DATASET EXCERPTS START

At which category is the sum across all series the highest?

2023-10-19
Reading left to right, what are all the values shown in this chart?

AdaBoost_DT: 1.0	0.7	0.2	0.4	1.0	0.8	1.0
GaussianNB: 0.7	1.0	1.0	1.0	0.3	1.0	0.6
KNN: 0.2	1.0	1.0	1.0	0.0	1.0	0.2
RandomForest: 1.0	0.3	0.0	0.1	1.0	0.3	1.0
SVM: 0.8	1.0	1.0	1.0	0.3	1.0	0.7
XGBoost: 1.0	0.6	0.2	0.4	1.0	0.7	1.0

DATASET EXCERPTS END
DATASET EXCERPTS START

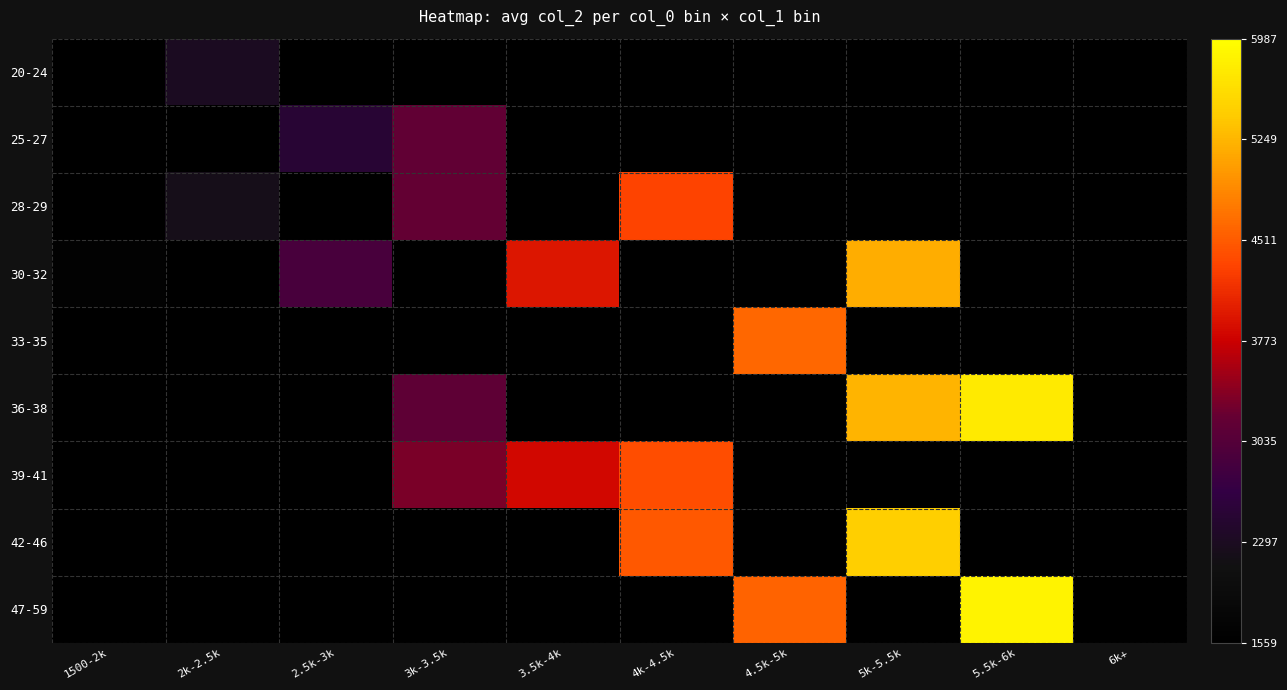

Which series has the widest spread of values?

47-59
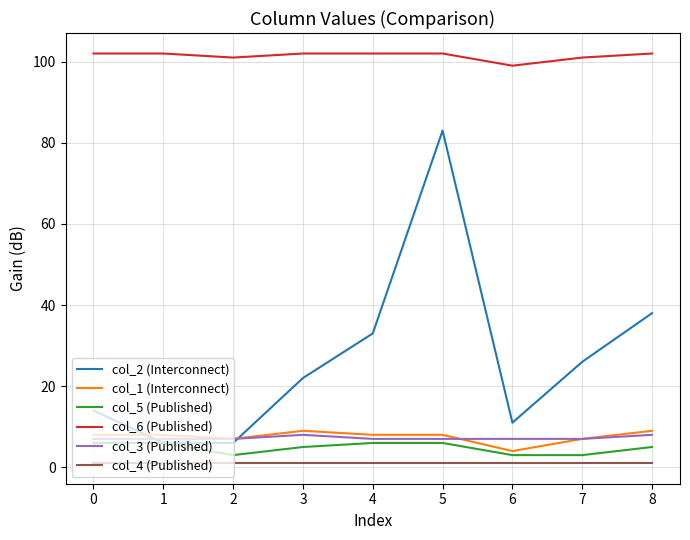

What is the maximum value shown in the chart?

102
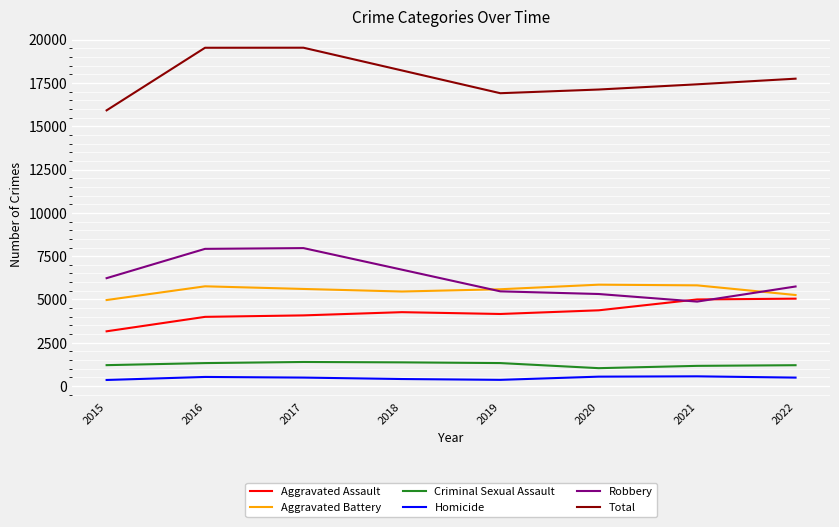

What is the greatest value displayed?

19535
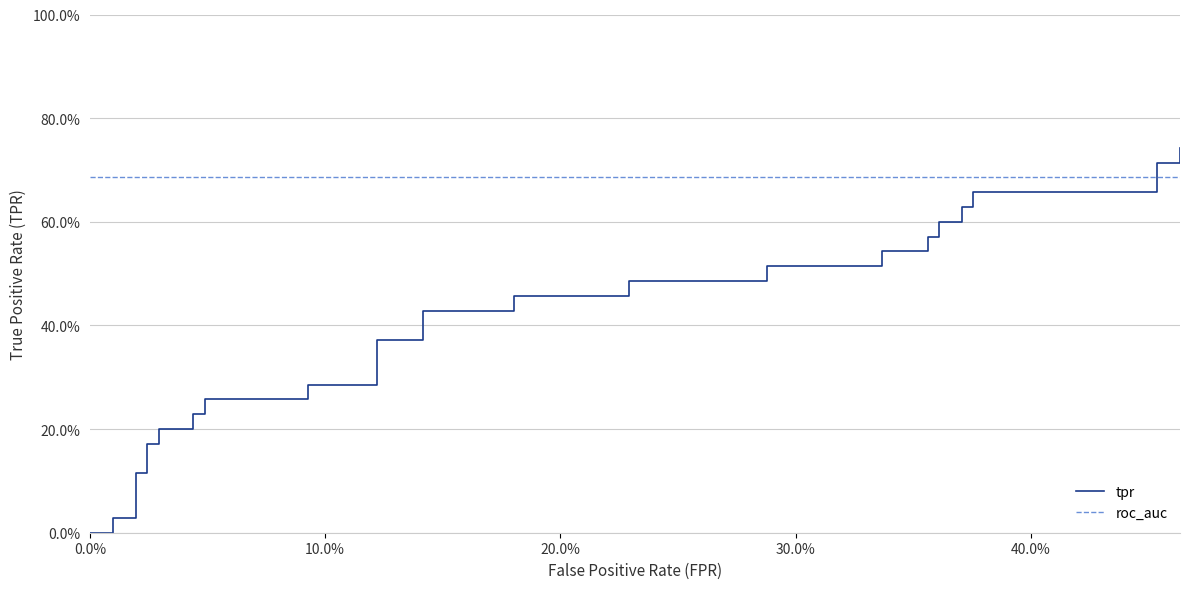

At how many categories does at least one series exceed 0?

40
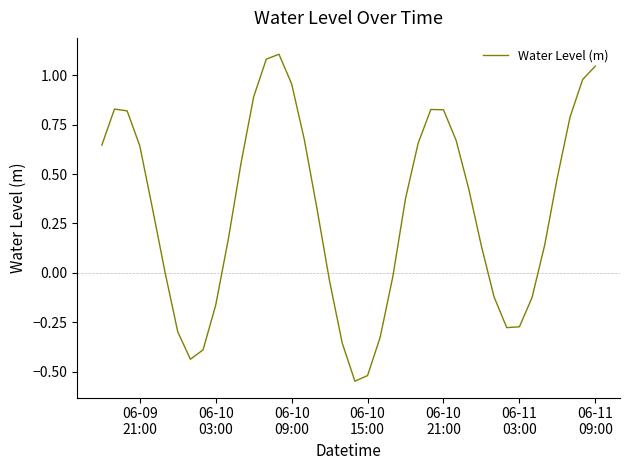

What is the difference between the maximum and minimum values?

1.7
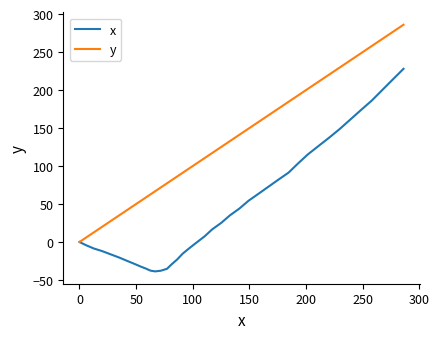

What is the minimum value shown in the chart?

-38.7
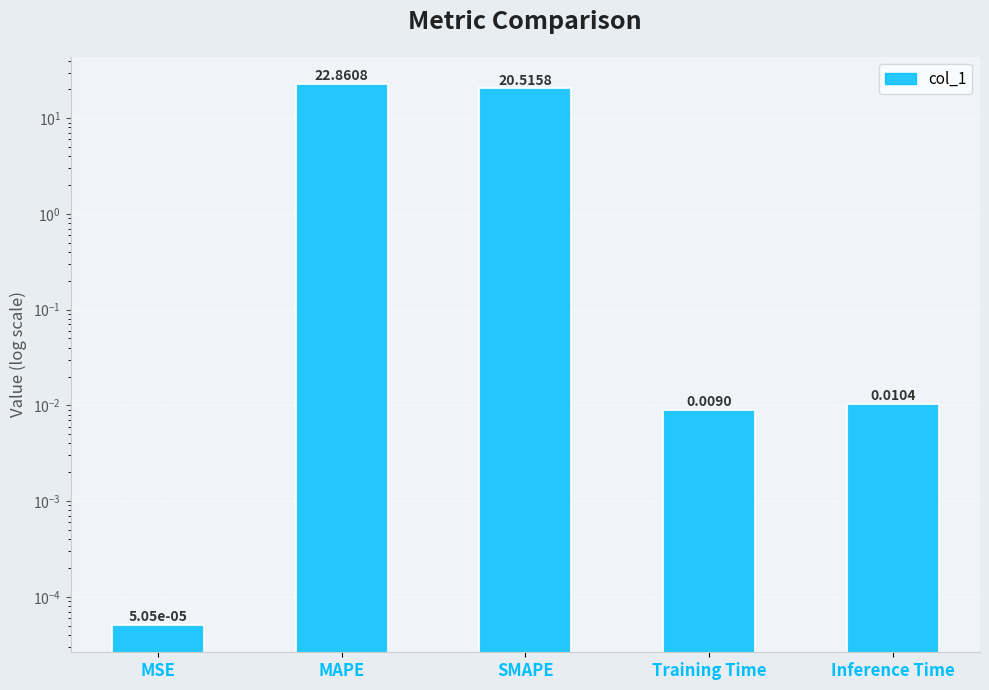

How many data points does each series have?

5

DATASET EXCERPTS END

* WHAT IS NEEDED
Can you copy the data word for word, everything from the line containing "At which category" down to the line containing "Reading left to"?

* TASK RESPONSE
At which category is the sum across all series the highest?

2023-10-19
Reading left to right, what are all the values shown in this chart?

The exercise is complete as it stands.